» Given instruction 1
Decide whether each statement agrees with the article on methane emissions. Answer yes or no, and quote the words from the article that settle it.
(a) Methane stays in the atmosphere longer than carbon dioxide.
(b) The Global Methane Pledge was launched at COP26.
(c) U.S. gas pipelines deliver natural gas to over 73 million customers.
» Given instruction 2
According to the Environmental Protection Agency, as cited in the article on methane emissions, what share of total U.S. methane emissions comes from the oil and gas sector?

» Text segment
• • •

December 2023, Vol. 250, No. 12


Smart Tech Takes Aim at U.S. Methane Emissions

By Mattieu St-Jean, Product Manager, ABB Measurement and Analytics

(P&GJ) — It’s hardly surprising that major gas leaks hit international headlines. Known as super-emitter events, these leaks cause plumes of methane to escape into our atmosphere — sometimes for days on end. However, these leaks are often spotted by satellites orbiting our planet before they are even known about on Earth. 

According to the United Nations, 2010–2019 was the warmest decade on record. This alarming trend is attributed to greenhouse gas emissions — including carbon dioxide and methane — creating a blanket effect that traps the sun’s heat and raises temperatures. 

Doing nothing means global temperatures will continue to rise, meaning we are less likely to maintain a livable climate. As such, lowering our greenhouse gas emissions is imperative in our fight against climate change. 

While methane is 80 times more potent when it comes to warming than carbon dioxide, it does not remain in our atmosphere for as long. Whereas carbon dioxide remains for a century or more, methane has a life span of only about 12 years. 

This means that reducing methane emissions will have a significant impact in lowering global temperatures. Indeed, according to The United Nations Environment Program, if human-caused methane emissions could be reduced by 45%, nearly 0.3˚ C of global warming would be averted by 2045.

International Rally 

Having realized that reducing methane emissions is an easy win in our fight against climate change, the U.S. government — working in partnership with the European Union — launched the Global Methane Pledge initiative at the 2021 United Nations Climate Change Conference (COP26). This initiative has now brought together over 100 countries, who have pledged to collectively cut methane emissions by at least 30 per cent by 2030 from 2020 levels. 

As governments rally under the Global Methane Pledge, the oil and gas industry is pivotal in implementing effective strategies. Two key initiatives — the Methane Guiding Principles (MGP) and the Oil and Gas Methane Partnership (OGMP) — are driving industry efforts. 

MGP, a set of voluntary guidelines, emphasizes best practices and collaboration. Simultaneously, OGMP encourages companies to commit to reducing and transparently reporting methane emissions, providing a global framework for consistency and verifiability. 

While methane is emitted from natural sources, such as wetlands, the majority comes from human activities in a variety of sectors. Industry, agriculture, land use and waste management activities all release a percentage of methane into the air; however, the energy industry is one of the biggest culprits. 

According to the International Energy Agency’s Methane Tracker, the global energy industry alone released nearly 135 million tons of methane into the atmosphere in 2022. Closer to home, the Environmental Protection Agency reveals that in the US, the oil and gas sector is the largest industrial source of methane emissions, responsible for about 30% of total methane emissions. 

Gas Pipelines Challenges  

The U.S. has the largest network of gas pipelines in the world. Beneath our feet, there are about three million miles of pipelines threading their way across states and boundaries, to deliver natural gas supplies from production areas and storage facilities to over 73 million customers. 

Every year, the interstate natural gas pipeline capacity is increased to support energy transition and increasing demand. Leaks are a common occurrence in this network of pipelines. According to the EPA, in 2019, they accounted for 1.4% of produced gas which is equivalent to $1.8 billion in lost revenue.

• • •

» Given records
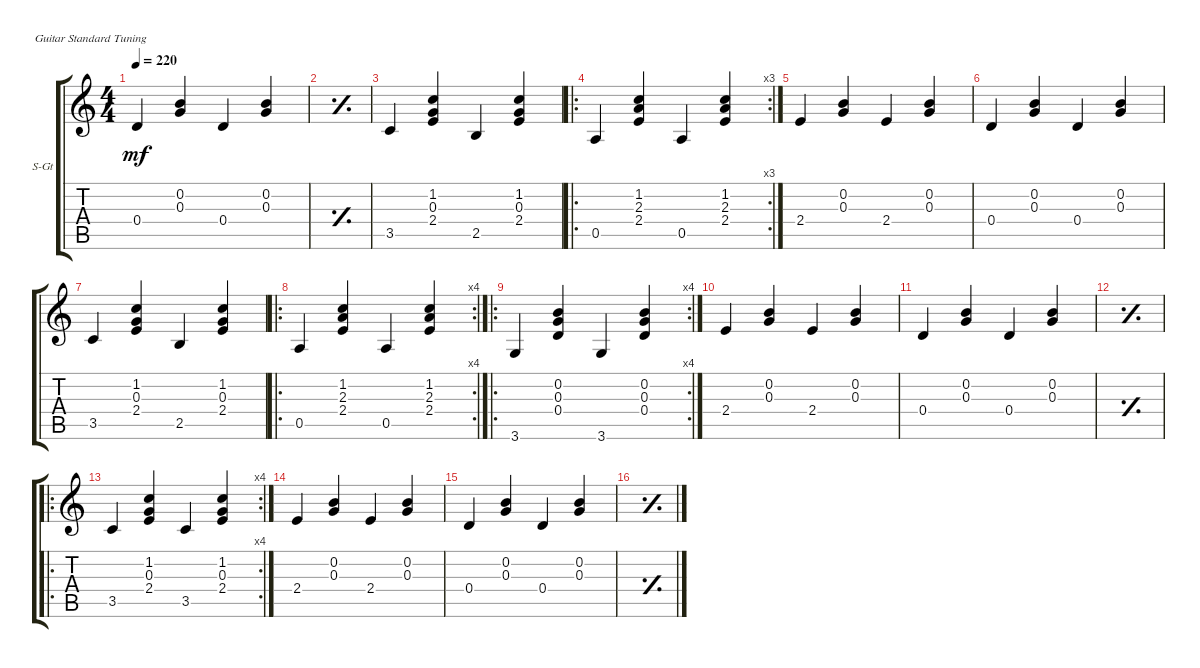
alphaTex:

• • •

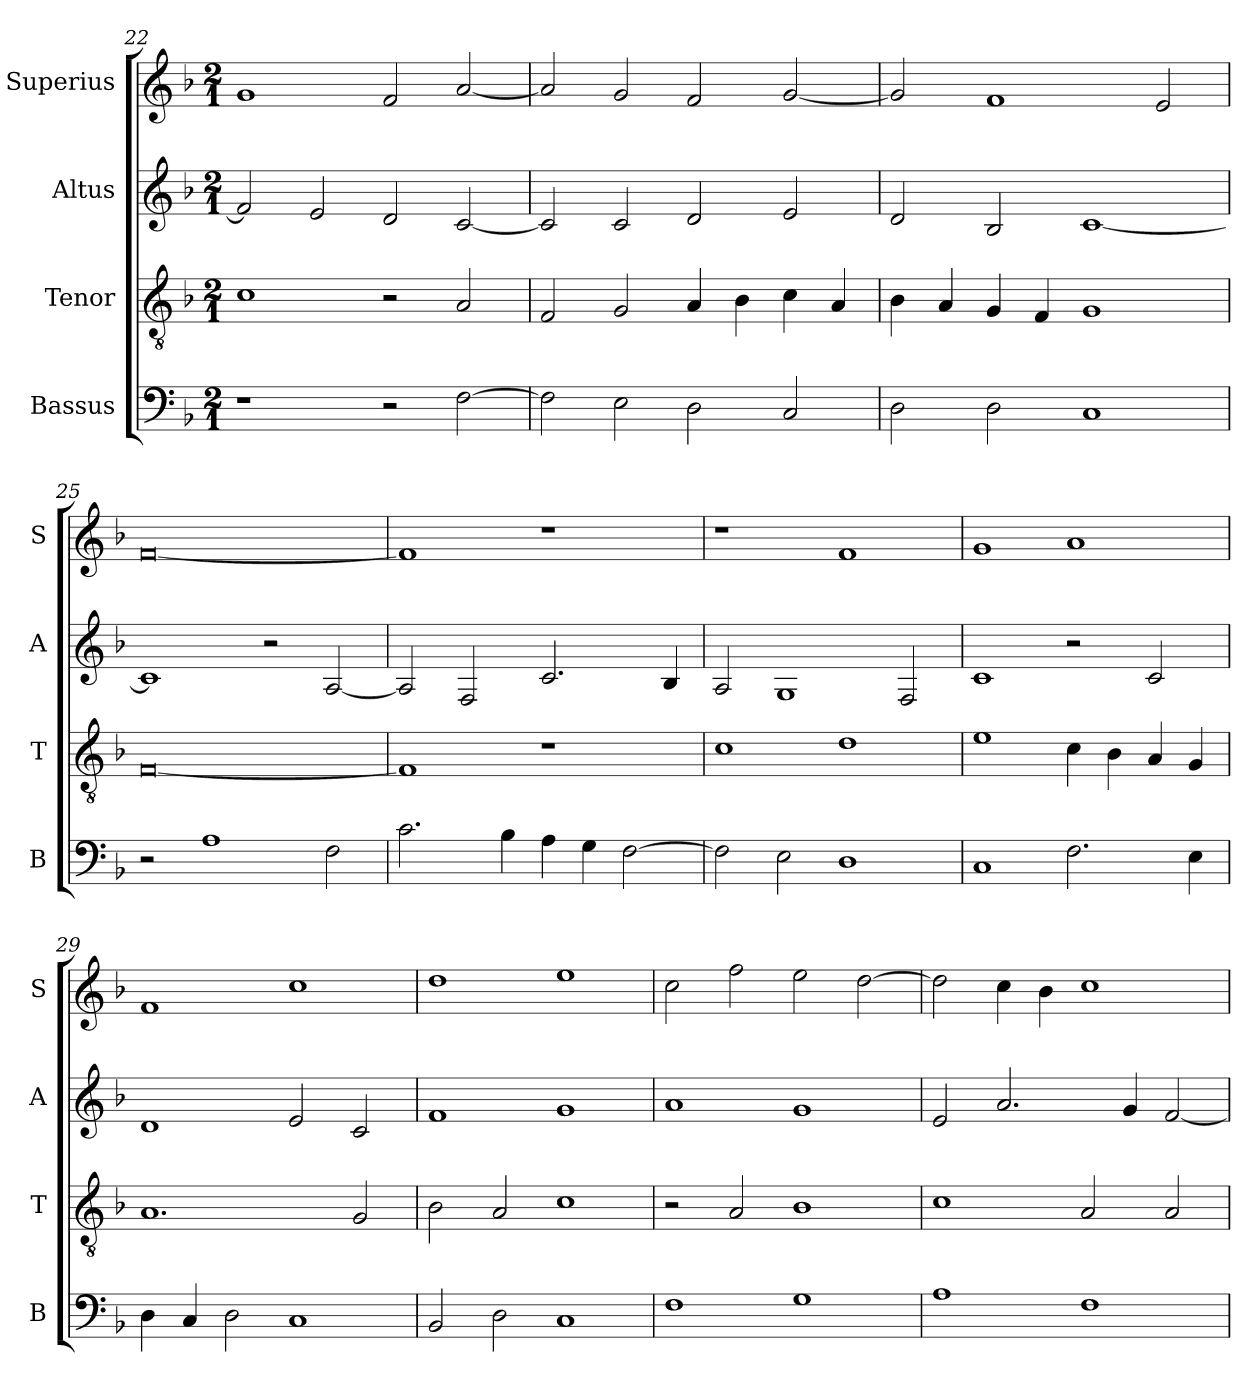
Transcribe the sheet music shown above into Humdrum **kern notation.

• • •

» Task solution 1
(a) No: "Whereas carbon dioxide remains for a century or more, methane has a life span of only about 12 years."
(b) Yes: "launched the Global Methane Pledge initiative at the 2021 United Nations Climate Change Conference (COP26)"
(c) Yes: "to deliver natural gas supplies from production areas and storage facilities to over 73 million customers"

» Task solution 2
About 30%.